The creator of Nickelodeon’s “SpongeBob SquarePants,” Stephen Hillenburg, says he has been diagnosed with Lou Gehrig’s disease.
Stephen Hillenburg, the visionary creator of “SpongeBob SquarePants” died Monday, Nickelodeon and Jessica Berger, a rep for his family, confirm to USA TODAY. The cause of death was ALS.
ALS, or amyotrophic lateral sclerosis, is a rare terminal illness that affects nerve cells in the brain and the spinal cord.
“SpongeBob” is Nickelodeon’s biggest all-time hit, and has aired for nearly two decades since its premiere on May 1, 1999, bringing characters SpongeBob, Patrick, Squidward, Mr. Krabs, Sandy Cheeks, Plankton, Pearl Krabs, Mrs. Puff and Larry the Lobster to life.
Hillenberg’s cheery SpongeBob, awash in puns and happily flipping Krabby Patties at the Krusty Krab eatery, became a pop culture sensation. Famous folks filed in to voice characters over the years, including Amy Poehler, Johnny Depp, LeBron James, Tina Fey, Will Ferrell, Kristin Wiig, Mark Hamill, Betty White and Jon Hamm.

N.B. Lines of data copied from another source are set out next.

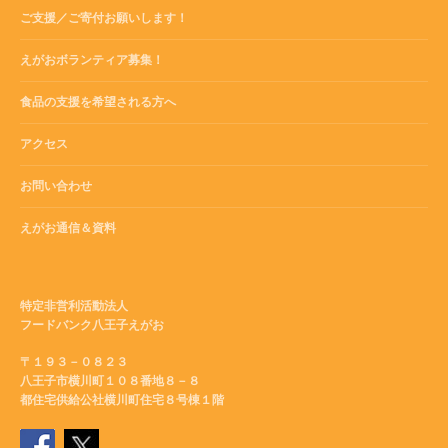
ご支援／ご寄付お願いします！
えがおボランティア募集！
食品の支援を希望される方へ
アクセス
お問い合わせ
えがお通信＆資料
特定非営利活動法人
フードバンク八王子えがお
〒１９３－０８２３
八王子市横川町１０８番地８－８
都住宅供給公社横川町住宅８号棟１階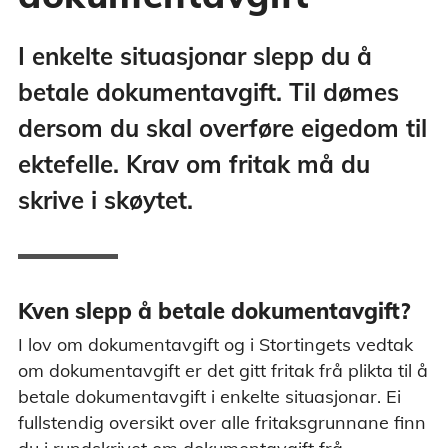
I enkelte situasjonar slepp du å
betale dokumentavgift. Til dømes
dersom du skal overføre eigedom til
ektefelle. Krav om fritak må du
skrive i skøytet.
Kven slepp å betale dokumentavgift?
I lov om dokumentavgift og i Stortingets vedtak
om dokumentavgift er det gitt fritak frå plikta til å
betale dokumentavgift i enkelte situasjonar. Ei
fullstendig oversikt over alle fritaksgrunnane finn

In 2015, the franchise extended to the silver screen with “The SpongeBob Movie” in 2004 (which grossed $140 million worldwide), which Hillenburg wrote, produced, and directed. It was followed by “Sponge Out of Water” in 2015 ($325 million worldwide), which Hillenburg wrote and executive produced.

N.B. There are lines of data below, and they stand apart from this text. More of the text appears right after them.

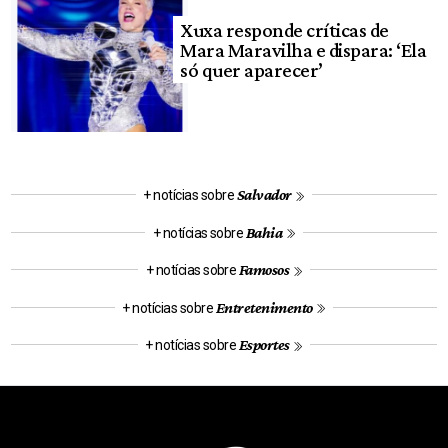
Xuxa responde críticas de
Mara Maravilha e dispara: ‘Ela
só quer aparecer’
Salvador
+ notícias sobre
Bahia
+ notícias sobre
Famosos
+ notícias sobre
Entretenimento
+ notícias sobre
Esportes
+ notícias sobre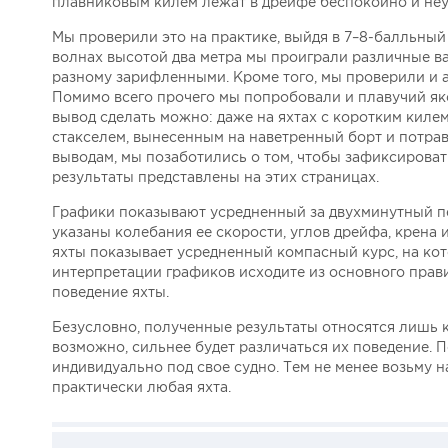
плавниковым килем лежат в дрейфе беспокойно и неус
Мы проверили это на практике, выйдя в 7–8-балльный 
волнах высотой два метра мы проиграли различные ва
разному зарифленными. Кроме того, мы проверили и а
Помимо всего прочего мы попробовали и плавучий як
вывод сделать можно: даже на яхтах с коротким киле
стакселем, вынесенным на наветренный борт и потра
выводам, мы позаботились о том, чтобы зафиксирова
результаты представлены на этих страницах.
Графики показывают усредненный за двухминутный пе
указаны колебания ее скорости, углов дрейфа, крена
яхты показывает усредненный компасный курс, на кот
интерпретации графиков исходите из основного прави
поведение яхты.
Безусловно, полученные результаты относятся лишь к
возможно, сильнее будет различаться их поведение. 
индивидуально под свое судно. Тем не менее возьму н
практически любая яхта.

A third “Sponge Bob” film will hit theaters in 2020.
💛 We are sad to share the news of the passing of Stephen Hillenburg, the creator of SpongeBob SquarePants. Today, we are observing a moment of silence to honor his life and work. 💛
— Nickelodeon (@Nickelodeon) November 27, 2018
“We are incredibly saddened by the news that Steve Hillenburg has passed away following a battle with ALS,” the cable network said in a statement. “He was a beloved friend and longtime creative partner to everyone at Nickelodeon, and our hearts go out to his entire family. Steve imbued ‘SpongeBob SquarePants’ with a unique sense of humor and innocence that has brought joy to generations of kids and families everywhere. His utterly original characters and the world of Bikini Bottom will long stand as a reminder of the value of optimism, friendship and the limitless power of imagination.”

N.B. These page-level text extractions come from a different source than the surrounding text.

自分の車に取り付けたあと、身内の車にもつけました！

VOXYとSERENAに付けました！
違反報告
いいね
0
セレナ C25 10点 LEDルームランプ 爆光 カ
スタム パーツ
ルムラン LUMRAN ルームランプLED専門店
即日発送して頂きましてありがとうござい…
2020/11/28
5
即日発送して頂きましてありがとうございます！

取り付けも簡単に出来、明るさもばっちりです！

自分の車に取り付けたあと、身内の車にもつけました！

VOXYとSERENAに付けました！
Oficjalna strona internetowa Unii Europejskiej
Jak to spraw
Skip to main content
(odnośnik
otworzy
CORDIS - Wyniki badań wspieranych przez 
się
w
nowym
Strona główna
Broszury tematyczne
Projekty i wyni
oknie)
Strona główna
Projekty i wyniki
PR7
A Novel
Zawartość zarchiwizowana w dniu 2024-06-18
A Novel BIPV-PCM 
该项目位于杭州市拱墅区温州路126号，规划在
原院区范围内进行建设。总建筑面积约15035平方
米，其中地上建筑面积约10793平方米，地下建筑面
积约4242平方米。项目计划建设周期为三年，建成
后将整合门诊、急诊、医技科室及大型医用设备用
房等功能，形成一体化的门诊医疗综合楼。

Hillenburg first parlayed his fascination with ocean life into a career as a biology teacher at the Ocean Institute in Dana Point, California. In 1987 he began his career in animation, and from 1993 to 1996 got his start at Nickelodeon on “Rocko’s Modern Life.” From there, Hillenburg began work full time, writing producing and directing an animated series that would eventually become “SpongeBob SquarePants.”
He revealed his ALS diagnosis in 2017, saying in a statement he intended to keep working on “SpongeBob,” which is renewed until 2019.
“I wanted people to hear directly from me that I have been diagnosed with ALS,” he said at the time. “Anyone who knows me knows that I will continue to work on ‘SpongeBob SquarePants’ and my other passions for as long as I am able. My family and I are grateful for the outpouring of love and support.”
Hillenburg is survived by Karen Hillenburg, his wife of 20 years, son Clay, mother Nancy Hillenburg (nee Dufour) and brother Brian Kelly Hillenburg, his wife Isabel and nieces Emma and Hazel.